Conversation AI Dialog for Medicare powered by Finetuning and Retrieval Augmented Generation
This work addresses the problem of improving AI-driven medical conversations for healthcare providers and patients, but it is incremental as it compares existing methods without introducing a new paradigm.
This research compared fine-tuning with LoRA and Retrieval-Augmented Generation (RAG) for doctor-patient dialogue generation using models like Llama-2, GPT, and LSTM, evaluating metrics such as perplexity, BLEU score, factual accuracy, and human judgments to assess their suitability for healthcare applications.
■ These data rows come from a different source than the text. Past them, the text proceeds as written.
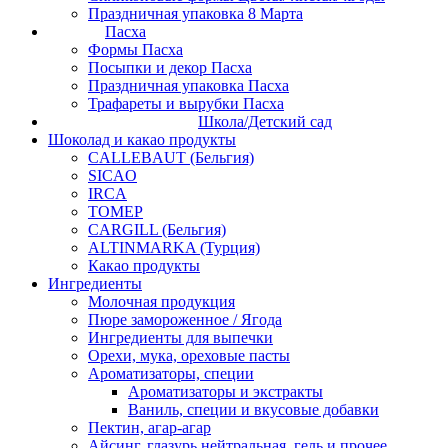
Праздничная упаковка 8 Марта
Пасха
Формы Пасха
Посыпки и декор Пасха
Праздничная упаковка Пасха
Трафареты и вырубки Пасха
Школа/Детский сад
Шоколад и какао продукты
CALLEBAUT (Бельгия)
SICAO
IRCA
ТОМЕР
CARGILL (Бельгия)
ALTINMARKA (Турция)
Какао продукты
Ингредиенты
Молочная продукция
Пюре замороженное / Ягода
Ингредиенты для выпечки
Орехи, мука, ореховые пасты
Ароматизаторы, специи
Ароматизаторы и экстракты
Ваниль, специи и вкусовые добавки
Пектин, агар-агар
Айсинг, глазурь нейтральная, гель и прочее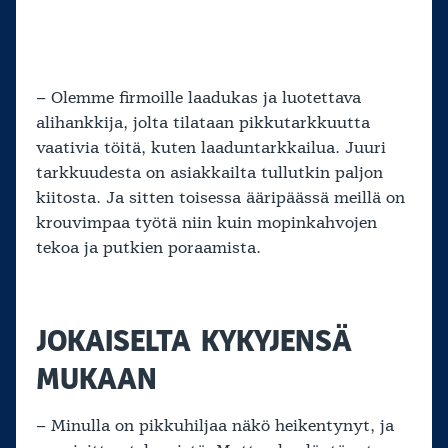
– Olemme firmoille laadukas ja luotettava
alihankkija, jolta tilataan pikkutarkkuutta
vaativia töitä, kuten laaduntarkkailua. Juuri
tarkkuudesta on asiakkailta tullutkin paljon
kiitosta. Ja sitten toisessa ääripäässä meillä on
krouvimpaa työtä niin kuin mopinkahvojen
tekoa ja putkien poraamista.
JOKAISELTA KYKYJENSÄ
MUKAAN
– Minulla on pikkuhiljaa näkö heikentynyt, ja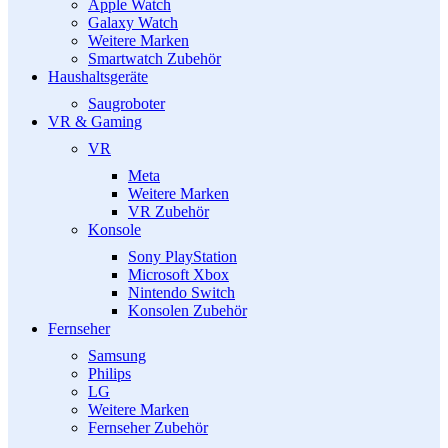
Apple Watch
Galaxy Watch
Weitere Marken
Smartwatch Zubehör
Haushaltsgeräte
Saugroboter
VR & Gaming
VR
Meta
Weitere Marken
VR Zubehör
Konsole
Sony PlayStation
Microsoft Xbox
Nintendo Switch
Konsolen Zubehör
Fernseher
Samsung
Philips
LG
Weitere Marken
Fernseher Zubehör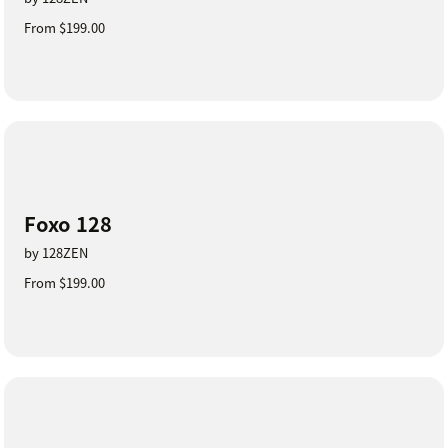
From $199.00
Foxo 128
by 128ZEN
From $199.00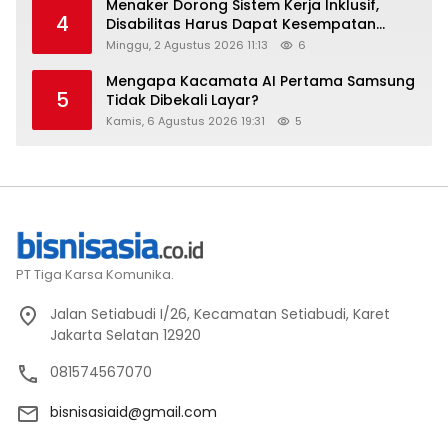
Menaker Dorong Sistem Kerja Inklusif,
4
Disabilitas Harus Dapat Kesempatan
Setara
Minggu, 2 Agustus 2026 11:13
6
Mengapa Kacamata AI Pertama Samsung
5
Tidak Dibekali Layar?
Kamis, 6 Agustus 2026 19:31
5
PT Tiga Karsa Komunika.
Jalan Setiabudi I/26, Kecamatan Setiabudi, Karet
Jakarta Selatan 12920
081574567070
bisnisasiaid@gmail.com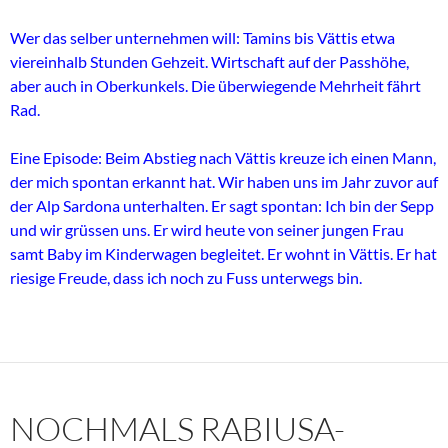
Wer das selber unternehmen will: Tamins bis Vättis etwa
viereinhalb Stunden Gehzeit. Wirtschaft auf der Passhöhe,
aber auch in Oberkunkels. Die überwiegende Mehrheit fährt
Rad.
Eine Episode: Beim Abstieg nach Vättis kreuze ich einen Mann,
der mich spontan erkannt hat. Wir haben uns im Jahr zuvor auf
der Alp Sardona unterhalten. Er sagt spontan: Ich bin der Sepp
und wir grüssen uns. Er wird heute von seiner jungen Frau
samt Baby im Kinderwagen begleitet. Er wohnt in Vättis. Er hat
riesige Freude, dass ich noch zu Fuss unterwegs bin.
NOCHMALS RABIUSA-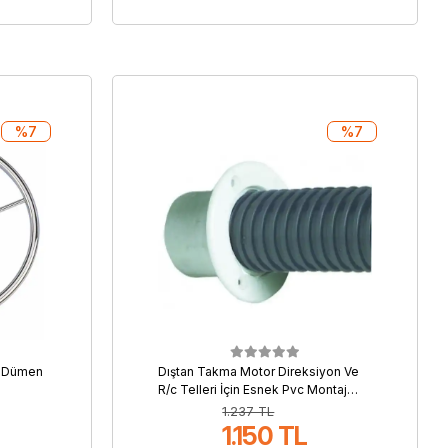
%7
%7
m Dümen
Dıştan Takma Motor Direksiyon Ve
R/c Telleri İçin Esnek Pvc Montaj
Spirali
1.237 TL
1.150 TL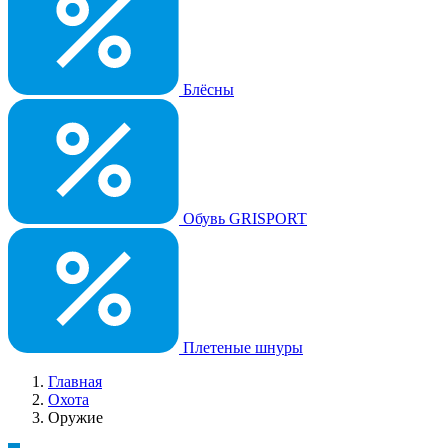
Блёсны
Обувь GRISPORT
Плетеные шнуры
Главная
Охота
Оружие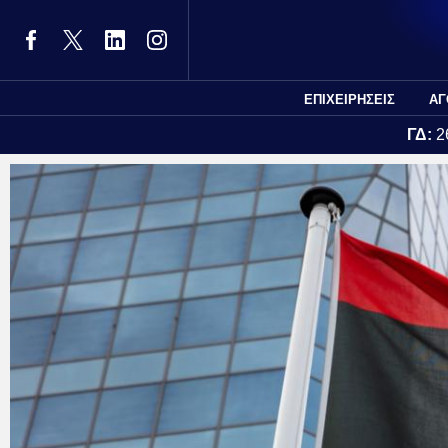
ΕΠΙΧΕΙΡΗΣΕΙΣ
ΑΓ
ΓΔ:
2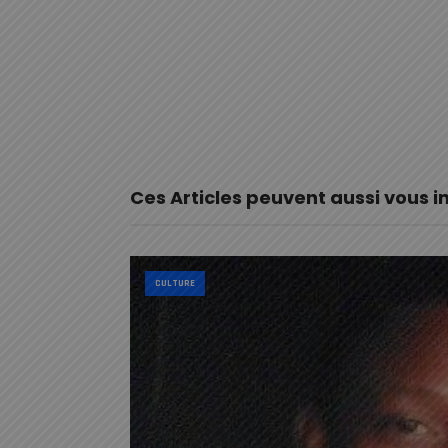
Ces Articles peuvent aussi vous i
CULTURE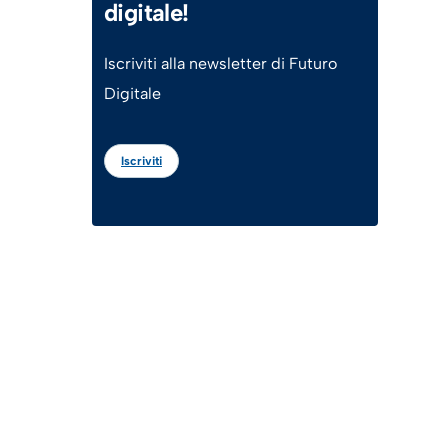
digitale!
Iscriviti alla newsletter di Futuro
Digitale
Iscriviti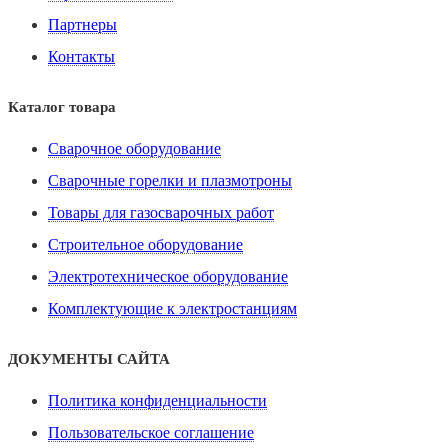
Партнеры
Контакты
Каталог товара
Сварочное оборудование
Сварочные горелки и плазмотроны
Товары для газосварочных работ
Строительное оборудование
Электротехническое оборудование
Комплектующие к электростанциям
ДОКУМЕНТЫ САЙТА
Политика конфиденциальности
Пользовательское соглашение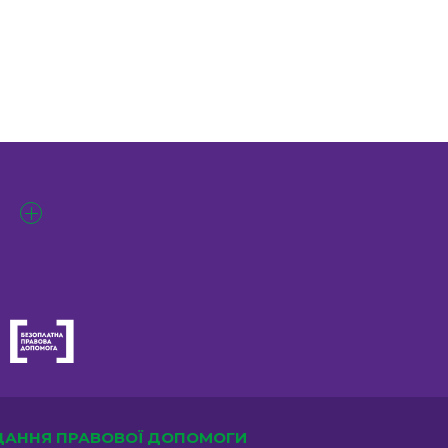
АДАННЯ ПРАВОВОЇ ДОПОМОГИ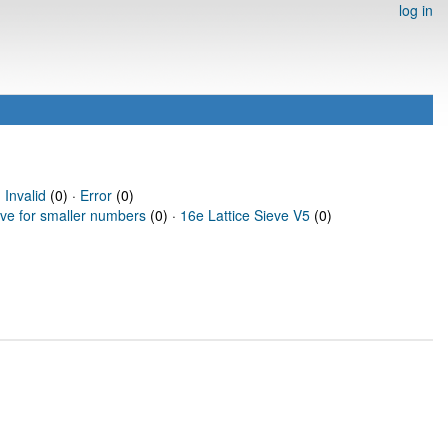
log in
·
Invalid
(0) ·
Error
(0)
eve for smaller numbers
(0) ·
16e Lattice Sieve V5
(0)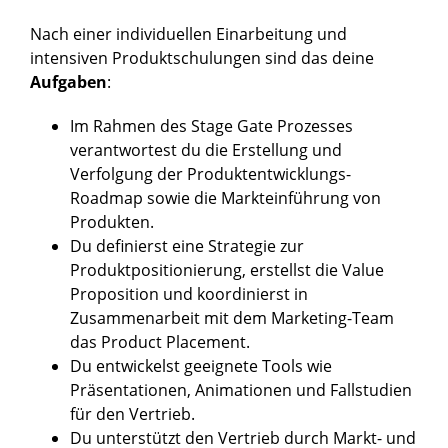
Nach einer individuellen Einarbeitung und
intensiven Produktschulungen sind das deine
Aufgaben
:
Im Rahmen des Stage Gate Prozesses
verantwortest du die Erstellung und
Verfolgung der Produktentwicklungs-
Roadmap sowie die Markteinführung von
Produkten.
Du definierst eine Strategie zur
Produktpositionierung, erstellst die Value
Proposition und koordinierst in
Zusammenarbeit mit dem Marketing-Team
das Product Placement.
Du entwickelst geeignete Tools wie
Präsentationen, Animationen und Fallstudien
für den Vertrieb.
Du unterstützt den Vertrieb durch Markt- und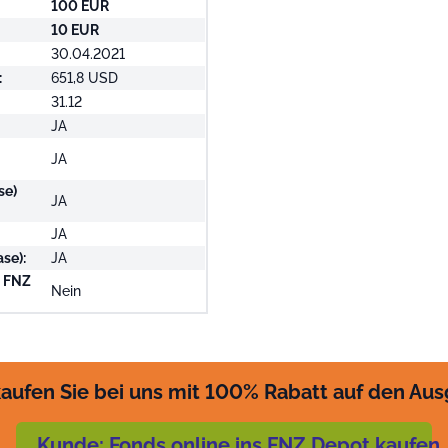
100 EUR
10 EUR
30.04.2021
:
651,8 USD
31.12
JA
JA
se)
JA
JA
se):
JA
i FNZ
Nein
aufen Sie bei uns mit 100% Rabatt auf den Au
Kunde: Fonds online ins FNZ Depot kaufen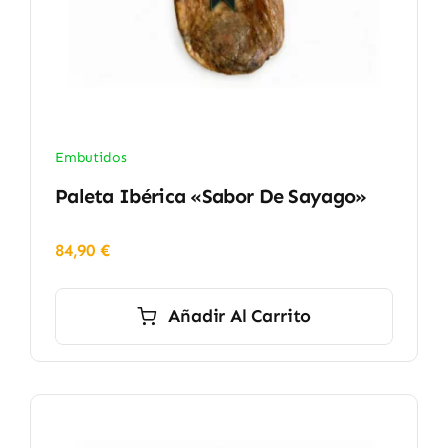
Embutidos
Paleta Ibérica «Sabor De Sayago»
84,90
€
Añadir Al Carrito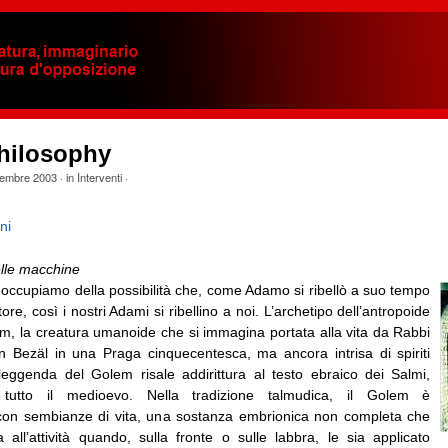
philosophy
embre 2003
· in
Interventi
·
ni
lle macchine
eoccupiamo della possibilità che, come Adamo si ribellò a suo tempo
ore, così i nostri Adami si ribellino a noi. L’archetipo dell’antropoide
lem, la creatura umanoide che si immagina portata alla vita da Rabbi
Bezäl in una Praga cinquecentesca, ma ancora intrisa di spiriti
leggenda del Golem risale addirittura al testo ebraico dei Salmi,
o tutto il medioevo. Nella tradizione talmudica, il Golem è
con sembianze di vita, una sostanza embrionica non completa che
 all’attività quando, sulla fronte o sulle labbra, le sia applicato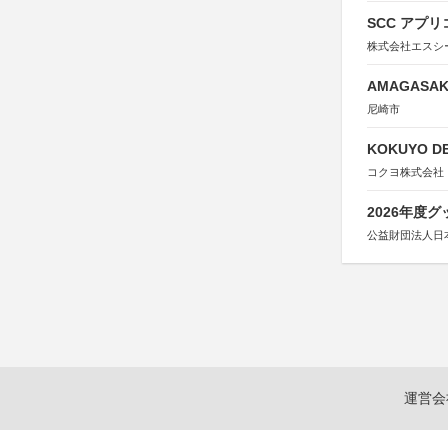
SCC アプリ
株式会社エスシ
AMAGASAKI
尼崎市
KOKUYO DE
コクヨ株式会社
2026年度
公益財団法人日
運営会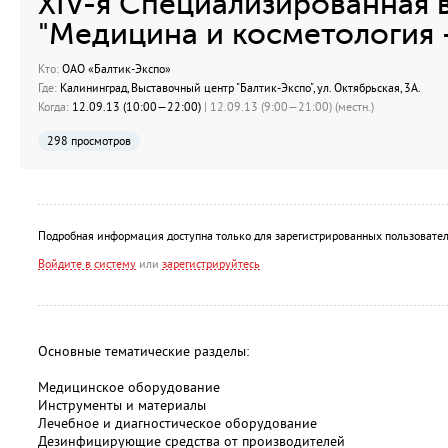
XIV-я Специализированная 
"Медицина и косметология -
Кто:
ОАО «Балтик-Экспо»
Где:
Калининград, Выставочный центр "Балтик-Экспо", ул. Октябрьская, 3A.
Когда:
12.09.13 (10:00—22:00)
| 12.09.13 (9:00—21:00) (местн.)
298 просмотров
Подробная информация доступна только для зарегистрированных пользовател
Войдите в систему
или
зарегистрируйтесь
Основные тематические разделы:
Медицинское оборудование
Инструменты и материалы
Лечебное и диагностическое оборудование
Дезинфицирующие средства от производителей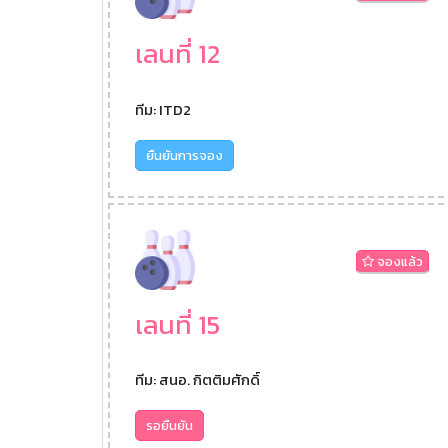
เลนที่ 12
ทีม: ITD2
ยืนยันการจอง
จองแล้ว
เลนที่ 15
ทีม: สนอ. กิตติมศักดิ์
รอยืนยัน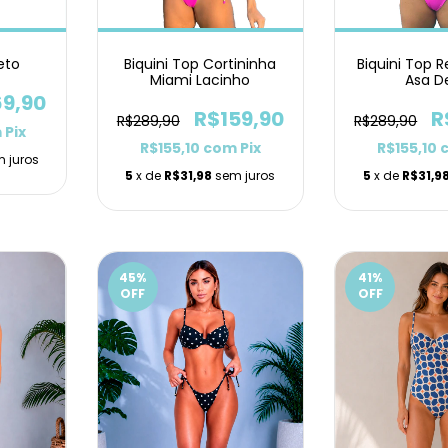
eto
Biquini Top Cortininha
Biquini Top 
Miami Lacinho
Asa D
69,90
R$159,90
R
R$289,90
R$289,90
m
Pix
R$155,10
com
Pix
R$155,10
 juros
5
x de
R$31,98
sem juros
5
x de
R$31,9
45
%
41
%
OFF
OFF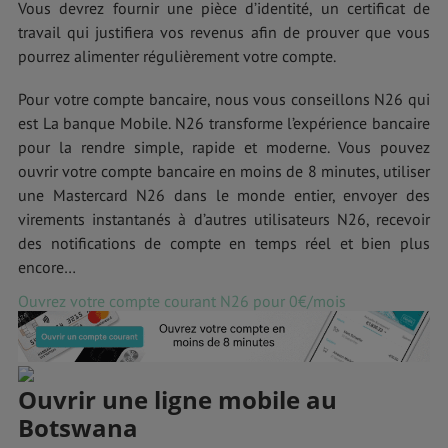
Vous devrez fournir une pièce d’identité, un certificat de
travail qui justifiera vos revenus afin de prouver que vous
pourrez alimenter régulièrement votre compte.
Pour votre compte bancaire, nous vous conseillons N26 qui
est La banque Mobile. N26 transforme l’expérience bancaire
pour la rendre simple, rapide et moderne. Vous pouvez
ouvrir votre compte bancaire en moins de 8 minutes, utiliser
une Mastercard N26 dans le monde entier, envoyer des
virements instantanés à d’autres utilisateurs N26, recevoir
des notifications de compte en temps réel et bien plus
encore…
Ouvrez votre compte courant N26 pour 0€/mois
Ouvrir une ligne mobile au
Botswana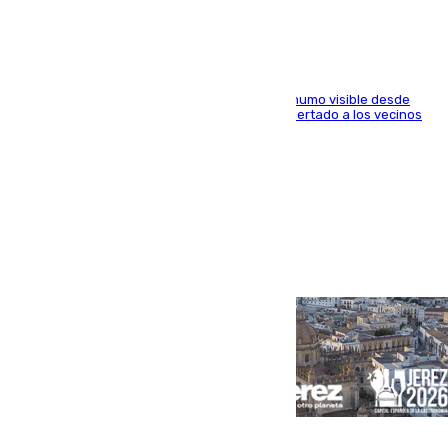
El fuego ha levantado una densa columna de humo visible desde
distintos puntos del Área Metropolitana y ha alertado a los vecinos
de la capital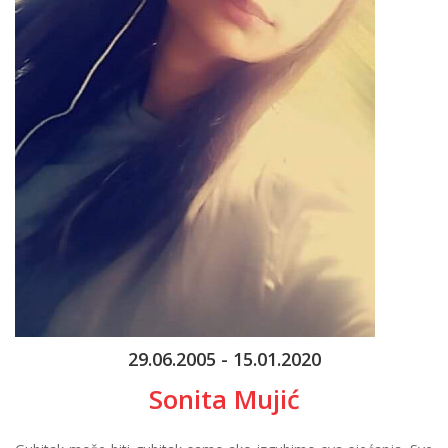
29.06.2005 - 15.01.2020
Sonita Mujić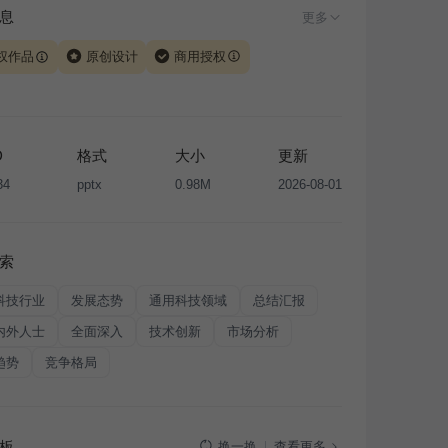
息
更多
权作品
原创设计
商用授权
由 iSlide 团队原创设计或已获得相关权利人授权，PPT 格
、模板（含预览图）受著作权法保护，著作权及相关权利归
所有。下载使用需遵循
版权声明
条款，禁止任何形式的转
D
格式
大小
更新
售或出租，未经投权许可任何人不得擅自转载和分发，否则
34
pptx
0.98M
2026-08-01
我国著作权法的相关规定承担相应法律责任。
索
科技行业
发展态势
通用科技领域
总结汇报
内外人士
全面深入
技术创新
市场分析
趋势
竞争格局
板
查看更多
换一换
Large language models (LLMs) have shown impressive capabilities in natural language processing tasks, including dialogue generation. This research aims to conduct a novel comparative analysis of two prominent techniques, fine-tuning with LoRA (Low-Rank Adaptation) and the Retrieval-Augmented Generation (RAG) framework, in the context of doctor-patient chat conversations with multiple datasets of mixed medical domains. The analysis involves three state-of-the-art models: Llama-2, GPT, and the LSTM model. Employing real-world doctor-patient dialogues, we comprehensively evaluate the performance of models, assessing key metrics such as language quality (perplexity, BLEU score), factual accuracy (fact-checking against medical knowledge bases), adherence to medical guidelines, and overall human judgments (coherence, empathy, safety). The findings provide insights into the strengths and limitations of each approach, shedding light on their suitability for healthcare applications. Furthermore, the research investigates the robustness of the models in handling diverse patient queries, ranging from general health inquiries to specific medical conditions. The impact of domain-specific knowledge integration is also explored, highlighting the potential for enhancing LLM performance through targeted data augmentation and retrieval strategies.